WORK ORDER -
Below are the entries. Transcribe exactly the lines from the one with "32: (159, 320, 5.76)" through the one with "47: (450, 249, 14.78)", ends included, and leave out all others.

Stored items -
○ ○ ○ ○ ○ ○ ○

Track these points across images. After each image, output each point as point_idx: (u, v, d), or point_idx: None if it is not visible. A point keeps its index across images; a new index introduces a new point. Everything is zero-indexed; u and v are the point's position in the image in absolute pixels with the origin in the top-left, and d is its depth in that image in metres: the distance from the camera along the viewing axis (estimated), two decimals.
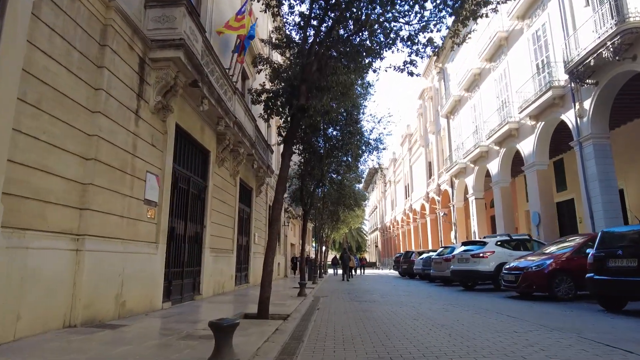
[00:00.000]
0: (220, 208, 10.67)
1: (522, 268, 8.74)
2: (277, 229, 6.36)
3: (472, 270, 11.22)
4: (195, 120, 8.87)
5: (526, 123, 16.54)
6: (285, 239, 24.79)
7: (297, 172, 14.24)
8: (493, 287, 11.40)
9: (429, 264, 16.82)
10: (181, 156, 8.38)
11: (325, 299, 9.84)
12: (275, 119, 14.79)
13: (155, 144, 7.00)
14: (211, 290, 9.85)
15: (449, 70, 27.85)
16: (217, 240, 10.41)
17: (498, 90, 19.66)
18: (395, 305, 8.04)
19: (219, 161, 10.40)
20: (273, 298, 9.54)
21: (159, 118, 7.15)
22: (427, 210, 33.24)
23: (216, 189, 10.31)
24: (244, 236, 13.62)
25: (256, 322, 5.64)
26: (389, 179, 53.95)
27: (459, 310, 6.98)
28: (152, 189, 6.86)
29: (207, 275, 9.48)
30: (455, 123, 26.44)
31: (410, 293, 11.28)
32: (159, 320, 5.76)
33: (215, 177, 10.27)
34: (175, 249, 7.95)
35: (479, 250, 11.33)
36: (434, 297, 9.75)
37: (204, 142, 9.40)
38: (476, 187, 22.87)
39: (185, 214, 8.41)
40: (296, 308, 7.37)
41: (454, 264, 12.23)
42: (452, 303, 8.24)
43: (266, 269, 6.18)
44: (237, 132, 10.64)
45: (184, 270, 8.30)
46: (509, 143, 18.26)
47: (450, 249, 14.78)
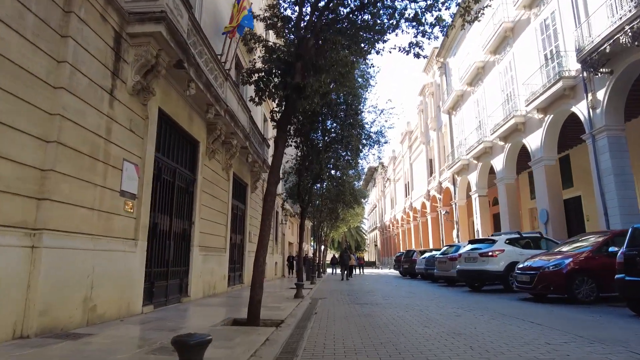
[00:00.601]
0: (211, 203, 9.96)
1: (537, 268, 8.05)
2: (269, 223, 5.66)
3: (481, 270, 10.53)
4: (182, 107, 8.15)
5: (533, 116, 15.85)
6: (282, 237, 24.08)
7: (294, 167, 13.53)
8: (503, 288, 10.71)
9: (432, 264, 16.14)
10: (166, 145, 7.65)
11: (323, 301, 9.14)
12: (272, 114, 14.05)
13: (134, 130, 6.28)
14: (201, 291, 9.14)
15: (451, 64, 27.16)
16: (208, 238, 9.70)
17: (503, 83, 18.97)
18: (400, 308, 7.34)
19: (209, 153, 9.68)
20: (267, 300, 8.83)
21: (138, 101, 6.42)
22: (428, 208, 32.56)
23: (206, 183, 9.59)
24: (237, 234, 12.92)
25: (244, 329, 4.93)
26: (388, 177, 53.28)
27: (472, 314, 6.29)
28: (131, 179, 6.14)
29: (195, 276, 8.76)
30: (458, 119, 25.75)
31: (414, 294, 10.59)
32: (134, 327, 5.04)
33: (206, 170, 9.55)
34: (159, 246, 7.23)
35: (487, 249, 10.63)
36: (440, 299, 9.06)
37: (192, 132, 8.68)
38: (479, 184, 22.19)
39: (170, 209, 7.69)
40: (291, 312, 6.66)
41: (461, 263, 11.54)
42: (461, 306, 7.54)
43: (257, 268, 5.47)
44: (229, 122, 9.92)
45: (169, 270, 7.59)
46: (515, 138, 17.57)
47: (456, 248, 14.09)
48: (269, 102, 18.10)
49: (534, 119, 15.85)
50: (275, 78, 6.05)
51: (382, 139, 13.69)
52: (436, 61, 29.42)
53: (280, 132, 5.86)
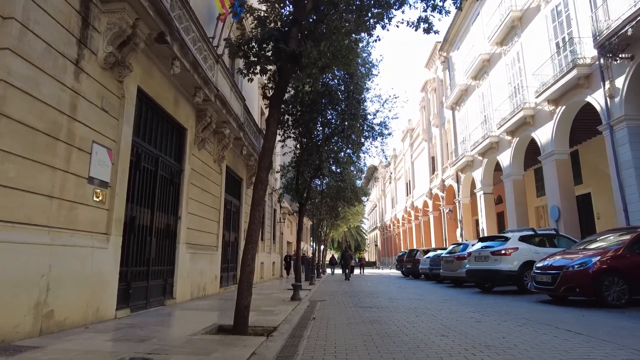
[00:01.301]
0: (201, 197, 9.17)
1: (559, 267, 7.26)
2: (260, 215, 4.87)
3: (493, 269, 9.74)
4: (167, 88, 7.36)
5: (543, 109, 15.07)
6: (281, 236, 23.29)
7: (292, 160, 12.76)
8: (516, 290, 9.93)
9: (438, 263, 15.34)
10: (147, 130, 6.86)
11: (323, 304, 8.34)
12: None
13: (107, 109, 5.49)
14: (188, 293, 8.34)
15: (454, 59, 26.38)
16: (197, 234, 8.90)
17: (510, 75, 18.19)
18: (409, 312, 6.55)
19: (198, 142, 8.89)
20: (261, 303, 8.05)
21: (113, 77, 5.64)
22: (430, 207, 31.77)
23: (195, 175, 8.80)
24: (232, 232, 12.12)
25: (228, 340, 4.15)
26: (389, 176, 52.49)
27: (493, 320, 5.49)
28: (102, 165, 5.35)
29: (182, 276, 7.96)
30: (461, 114, 24.97)
31: (421, 296, 9.80)
32: (98, 336, 4.25)
33: (194, 160, 8.76)
34: (138, 243, 6.44)
35: (500, 247, 9.84)
36: (451, 302, 8.27)
37: (178, 117, 7.89)
38: (484, 181, 21.41)
39: (151, 201, 6.89)
40: (286, 317, 5.87)
41: (471, 262, 10.75)
42: (477, 310, 6.75)
43: (244, 268, 4.68)
44: (220, 109, 9.13)
45: (150, 269, 6.79)
46: (523, 131, 16.79)
47: (463, 246, 13.30)
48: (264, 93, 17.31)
49: (544, 111, 15.07)
50: (268, 48, 5.25)
51: (386, 130, 12.87)
52: (439, 56, 28.64)
53: (272, 110, 5.07)
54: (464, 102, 24.49)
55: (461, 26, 24.51)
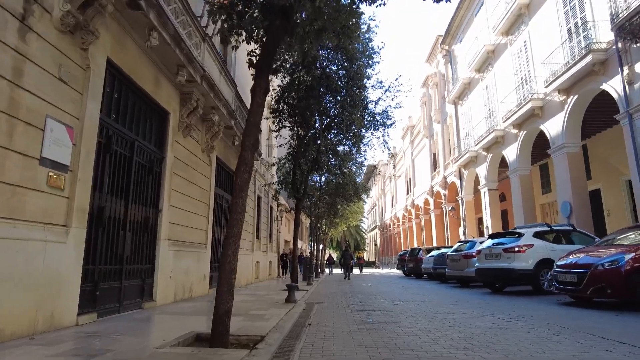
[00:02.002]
0: (187, 190, 8.35)
1: (585, 265, 6.46)
2: (243, 202, 4.06)
3: (506, 268, 8.94)
4: (145, 65, 6.54)
5: (553, 99, 14.29)
6: (278, 235, 22.48)
7: (289, 152, 11.97)
8: (531, 290, 9.14)
9: (442, 262, 14.56)
10: (120, 109, 6.04)
11: (320, 306, 7.54)
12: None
13: (65, 80, 4.67)
14: (172, 294, 7.52)
15: (457, 52, 25.60)
16: (182, 230, 8.09)
17: (517, 66, 17.40)
18: (418, 317, 5.74)
19: (183, 129, 8.07)
20: (252, 305, 7.24)
21: (74, 43, 4.82)
22: (432, 205, 30.98)
23: (179, 164, 7.99)
24: (224, 229, 11.30)
25: (203, 353, 3.34)
26: (389, 175, 51.71)
27: (520, 327, 4.69)
28: (59, 144, 4.53)
29: (163, 276, 7.14)
30: (464, 109, 24.19)
31: (428, 297, 9.00)
32: (41, 350, 3.43)
33: (178, 148, 7.95)
34: (109, 238, 5.62)
35: (513, 244, 9.04)
36: (462, 304, 7.47)
37: (159, 99, 7.07)
38: (489, 177, 20.62)
39: (125, 191, 6.08)
40: (277, 324, 5.06)
41: (480, 261, 9.95)
42: (495, 313, 5.95)
43: (224, 267, 3.88)
44: (208, 92, 8.31)
45: (124, 268, 5.97)
46: (531, 124, 16.00)
47: (470, 244, 12.51)
48: None
49: (554, 102, 14.29)
50: (255, 7, 4.44)
51: (388, 120, 12.05)
52: (440, 49, 27.84)
53: (259, 77, 4.26)
54: (466, 96, 23.71)
55: (464, 18, 23.73)
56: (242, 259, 13.14)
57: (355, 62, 10.37)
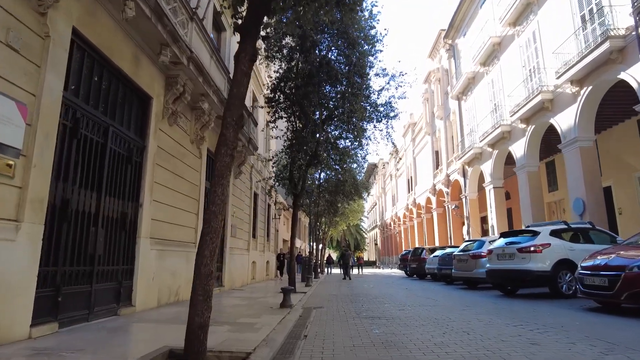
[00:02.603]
0: (173, 183, 7.62)
1: (617, 267, 5.74)
2: (224, 191, 3.33)
3: (521, 270, 8.21)
4: (120, 40, 5.81)
5: (565, 91, 13.57)
6: (276, 234, 21.76)
7: (285, 145, 11.24)
8: (547, 292, 8.42)
9: (448, 263, 13.84)
10: (90, 89, 5.30)
11: (319, 312, 6.82)
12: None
13: (15, 47, 3.95)
14: (154, 298, 6.80)
15: (460, 46, 24.87)
16: (167, 228, 7.36)
17: (525, 58, 16.67)
18: (430, 327, 5.02)
19: (169, 116, 7.34)
20: (242, 311, 6.51)
21: (28, 5, 4.09)
22: (434, 203, 30.26)
23: (164, 155, 7.26)
24: None
25: None
26: (390, 173, 50.99)
27: (557, 342, 3.97)
28: (6, 123, 3.81)
29: (144, 278, 6.42)
30: (468, 104, 23.46)
31: (436, 301, 8.28)
32: None
33: (163, 137, 7.22)
34: (76, 235, 4.89)
35: (529, 243, 8.31)
36: (476, 309, 6.76)
37: (139, 81, 6.34)
38: (494, 174, 19.90)
39: (98, 182, 5.35)
40: (268, 335, 4.33)
41: (492, 261, 9.22)
42: (519, 322, 5.23)
43: (199, 270, 3.14)
44: (196, 77, 7.58)
45: (95, 269, 5.24)
46: (540, 118, 15.28)
47: (478, 243, 11.78)
48: (257, 75, 15.76)
49: (566, 94, 13.56)
50: None
51: (392, 112, 11.30)
52: (444, 43, 27.10)
53: (245, 41, 3.54)
54: (471, 91, 22.99)
55: (468, 10, 23.00)
56: (237, 259, 12.43)
57: (357, 47, 9.66)
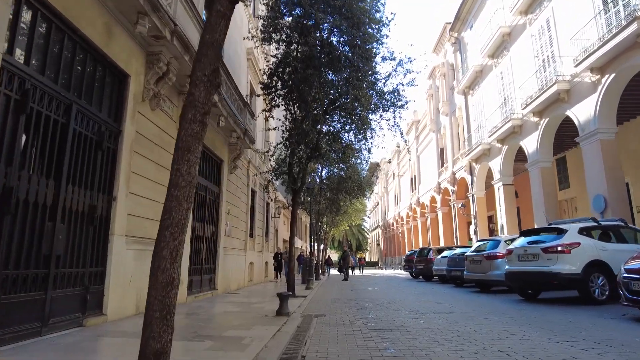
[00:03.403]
0: (156, 175, 6.76)
1: None
2: (190, 171, 2.47)
3: (547, 272, 7.32)
4: (89, 5, 4.94)
5: (583, 80, 12.68)
6: (276, 233, 20.89)
7: (283, 135, 10.35)
8: (579, 297, 7.52)
9: (457, 264, 12.96)
10: (47, 58, 4.42)
11: (320, 322, 5.94)
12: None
13: None
14: (131, 305, 5.93)
15: (467, 39, 23.97)
16: (148, 225, 6.49)
17: (537, 47, 15.77)
18: (455, 342, 4.14)
19: (150, 97, 6.48)
20: (232, 320, 5.63)
21: None
22: (439, 202, 29.34)
23: (144, 143, 6.39)
24: (207, 225, 9.71)
25: None
26: (392, 172, 50.09)
27: None
28: None
29: (118, 282, 5.55)
30: (475, 99, 22.56)
31: (450, 307, 7.40)
32: None
33: (143, 122, 6.35)
34: (22, 231, 4.02)
35: (556, 242, 7.41)
36: (501, 318, 5.88)
37: (113, 55, 5.47)
38: (504, 171, 18.98)
39: (57, 169, 4.48)
40: (258, 355, 3.45)
41: (512, 262, 8.32)
42: (561, 336, 4.35)
43: (155, 279, 2.31)
44: (182, 54, 6.72)
45: (52, 272, 4.37)
46: (555, 110, 14.38)
47: (493, 243, 10.88)
48: (255, 64, 14.89)
49: (585, 84, 12.67)
50: None
51: (399, 101, 10.40)
52: (449, 37, 26.19)
53: None
54: (478, 85, 22.09)
55: (475, 0, 22.12)
56: (232, 260, 11.56)
57: (362, 28, 8.78)
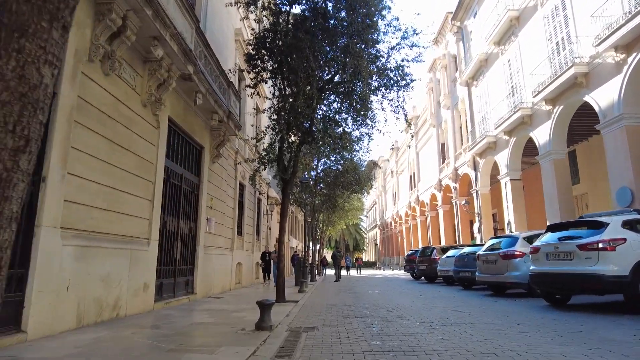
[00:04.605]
0: (111, 156, 5.47)
1: None
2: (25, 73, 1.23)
3: (585, 273, 6.09)
4: None
5: (606, 61, 11.50)
6: (268, 232, 19.61)
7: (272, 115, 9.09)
8: (623, 303, 6.30)
9: (467, 264, 11.74)
10: None
11: (311, 338, 4.68)
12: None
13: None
14: (71, 317, 4.64)
15: (470, 27, 22.79)
16: (97, 216, 5.20)
17: (550, 29, 14.60)
18: None
19: (102, 58, 5.19)
20: (199, 336, 4.27)
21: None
22: (440, 200, 28.16)
23: (94, 114, 5.11)
24: (183, 219, 8.41)
25: None
26: (390, 170, 48.90)
27: None
28: None
29: (44, 289, 4.26)
30: (480, 90, 21.39)
31: (470, 316, 6.17)
32: None
33: (92, 88, 5.07)
34: None
35: (596, 238, 6.17)
36: (540, 332, 4.67)
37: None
38: (512, 165, 17.80)
39: None
40: None
41: (539, 262, 7.08)
42: None
43: None
44: (142, 7, 5.43)
45: None
46: (571, 96, 13.20)
47: (509, 240, 9.64)
48: (243, 49, 13.62)
49: (607, 65, 11.49)
50: None
51: (403, 80, 9.15)
52: (451, 26, 25.00)
53: None
54: (482, 75, 20.92)
55: None
56: (215, 261, 10.27)
57: None
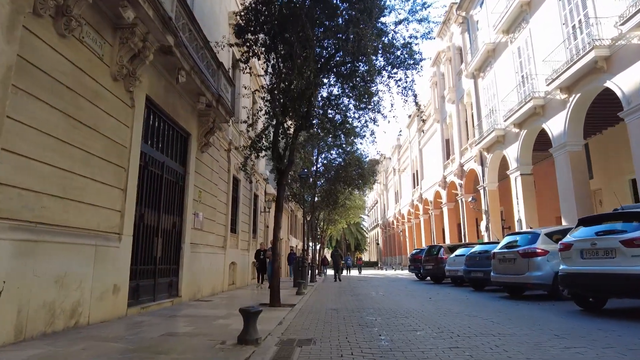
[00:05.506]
0: (66, 132, 4.56)
1: None
2: None
3: (633, 274, 5.17)
4: None
5: (630, 42, 10.58)
6: (266, 229, 18.70)
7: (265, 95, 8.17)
8: None
9: (479, 263, 10.83)
10: None
11: (305, 354, 3.77)
12: None
13: None
14: (9, 328, 3.74)
15: (476, 17, 21.87)
16: (46, 203, 4.29)
17: (566, 12, 13.66)
18: None
19: (51, 13, 4.28)
20: (172, 349, 3.42)
21: None
22: (444, 198, 27.23)
23: (42, 79, 4.19)
24: (165, 213, 7.49)
25: None
26: (392, 168, 47.96)
27: None
28: None
29: None
30: (487, 82, 20.47)
31: (495, 325, 5.27)
32: None
33: (37, 46, 4.15)
34: None
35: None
36: (589, 347, 3.81)
37: None
38: (522, 159, 16.86)
39: None
40: None
41: (570, 261, 6.16)
42: None
43: None
44: None
45: None
46: (590, 83, 12.27)
47: (529, 237, 8.70)
48: None
49: (632, 47, 10.56)
50: None
51: (410, 59, 8.22)
52: (456, 17, 24.07)
53: None
54: (490, 66, 19.99)
55: None
56: (205, 260, 9.37)
57: None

○ ○ ○ ○ ○ ○ ○

SOLUTION TO THE PROBLEM -
32: (159, 320, 5.76)
33: (215, 177, 10.27)
34: (175, 249, 7.95)
35: (479, 250, 11.33)
36: (434, 297, 9.75)
37: (204, 142, 9.40)
38: (476, 187, 22.87)
39: (185, 214, 8.41)
40: (296, 308, 7.37)
41: (454, 264, 12.23)
42: (452, 303, 8.24)
43: (266, 269, 6.18)
44: (237, 132, 10.64)
45: (184, 270, 8.30)
46: (509, 143, 18.26)
47: (450, 249, 14.78)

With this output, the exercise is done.